Tunable moir\'e bandgap in hBN-aligned bilayer graphene device with in-situ electrostatic gating

TL;DR

This study demonstrates direct visualization of tunable band gaps in hBN-aligned bilayer graphene using advanced spectroscopy, revealing how electrostatic gating and moiré potentials collaboratively modulate the electronic properties for device applications.

Contribution

It introduces a direct measurement method for band gap modulation in bilayer graphene and quantifies the effects of displacement fields and moiré potentials.

Findings

Electrostatic gating induces a band gap up to 100 meV.

Moiré potential adds approximately 20 meV to the band gap.
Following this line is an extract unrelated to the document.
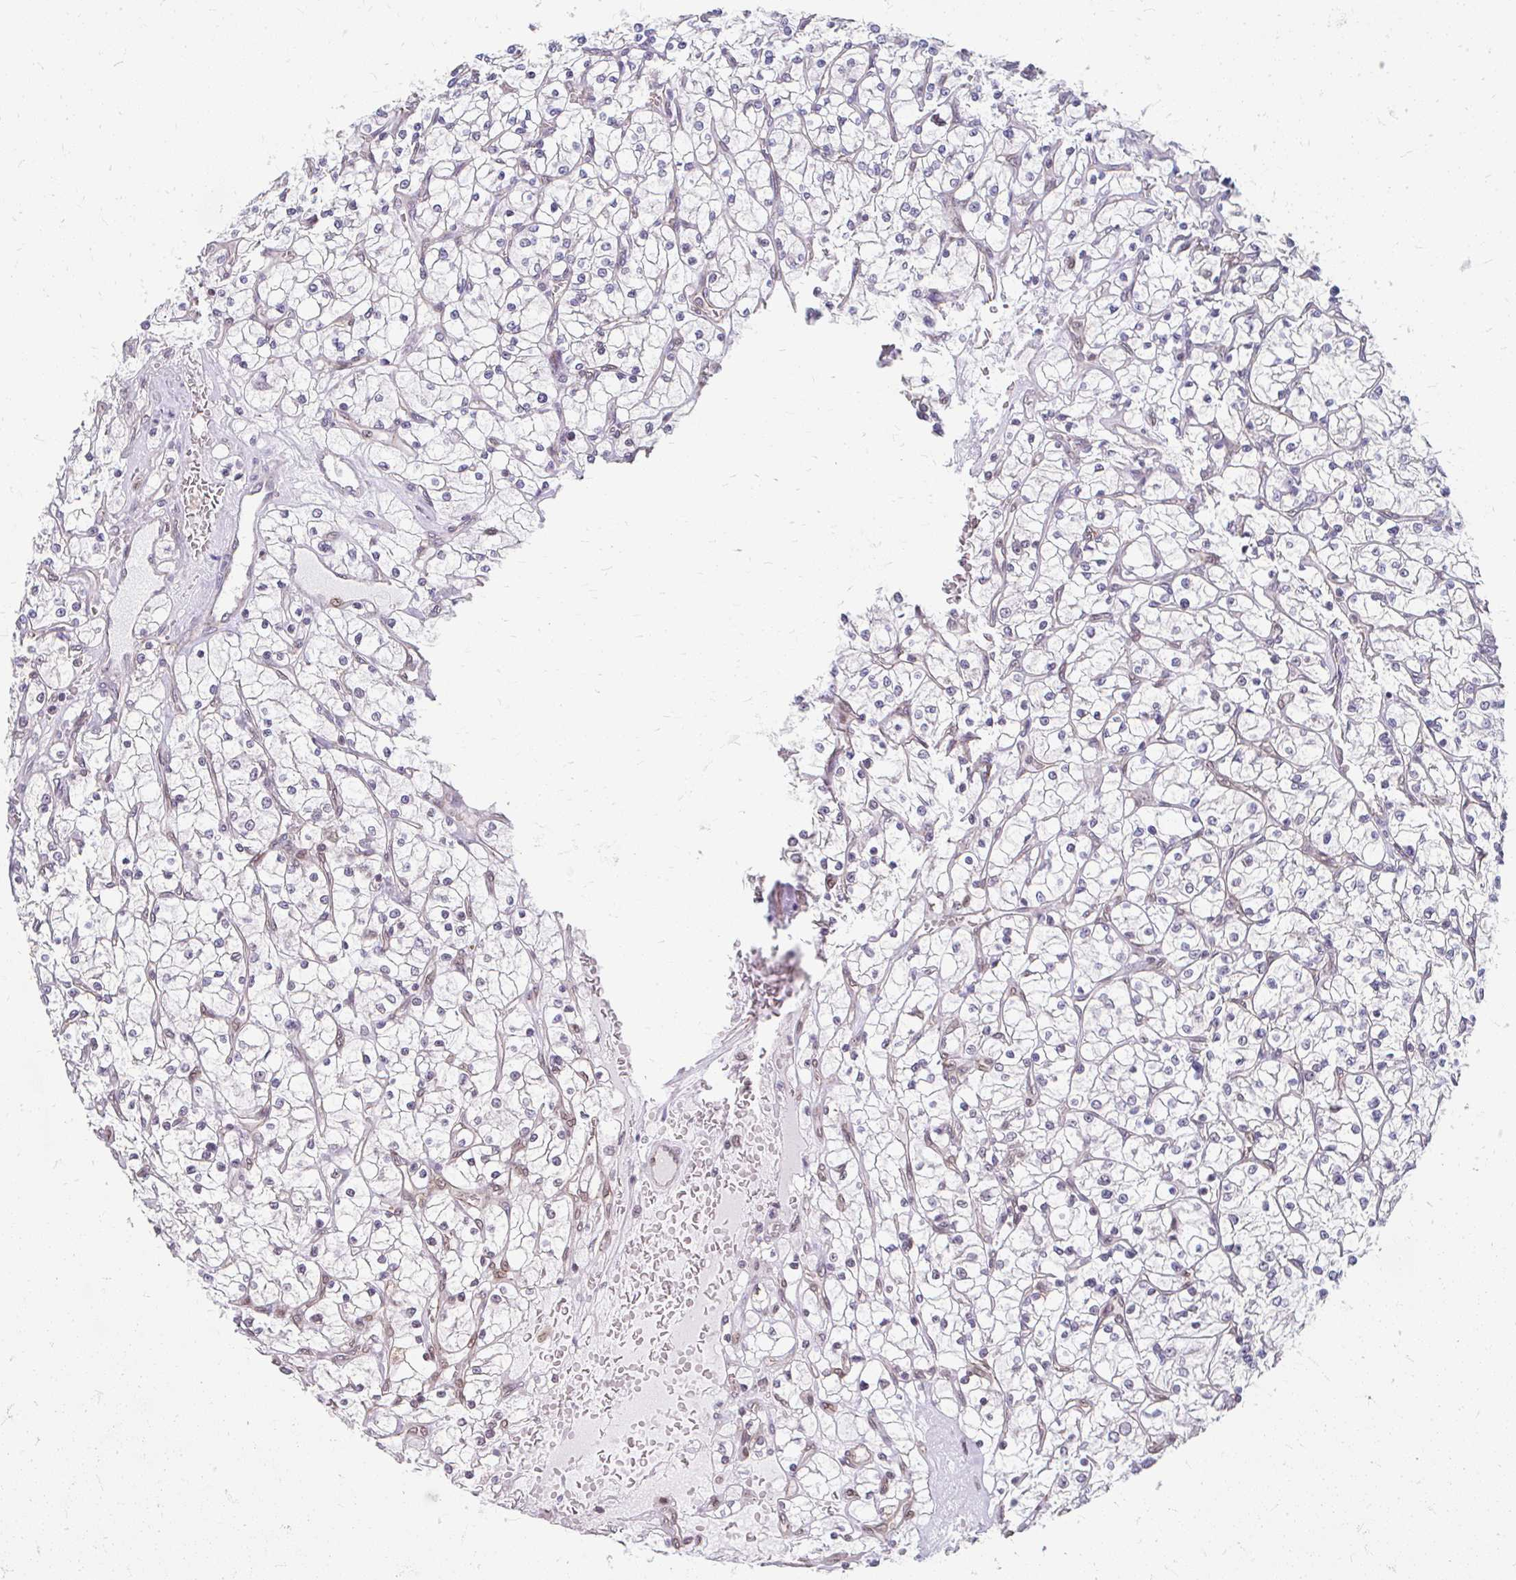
{"staining": {"intensity": "negative", "quantity": "none", "location": "none"}, "tissue": "renal cancer", "cell_type": "Tumor cells", "image_type": "cancer", "snomed": [{"axis": "morphology", "description": "Adenocarcinoma, NOS"}, {"axis": "topography", "description": "Kidney"}], "caption": "IHC of renal cancer (adenocarcinoma) demonstrates no positivity in tumor cells. (DAB (3,3'-diaminobenzidine) immunohistochemistry (IHC), high magnification).", "gene": "XPO1", "patient": {"sex": "female", "age": 64}}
Theoretical models accurately reproduce experimental results.

Abstract

Over the years, great efforts have been devoted in introducing a sizable and tunable band gap in graphene for its potential application in next-generation electronic devices. The primary challenge in modulating this gap has been the absence of a direct method for observing changes of the band gap in momentum space. In this study, we employ advanced spatial- and angle-resolved photoemission spectroscopy technique to directly visualize the gap formation in bilayer graphene, modulated by both displacement fields and moir\'e potentials. The application of displacement field via in-situ electrostatic gating introduces a sizable and tunable electronic bandgap, proportional to the field strength up to 100 meV. Meanwhile, the moir\'e potential, induced by aligning the underlying hexagonal boron nitride substrate, extends the bandgap by ~ 20 meV. Theoretical calculations, effectively capture the experimental observations. Our investigation provides a quantitative understanding of how these two mechanisms collaboratively modulate the band gap in bilayer graphene, offering valuable guidance for the design of graphene-based electronic devices.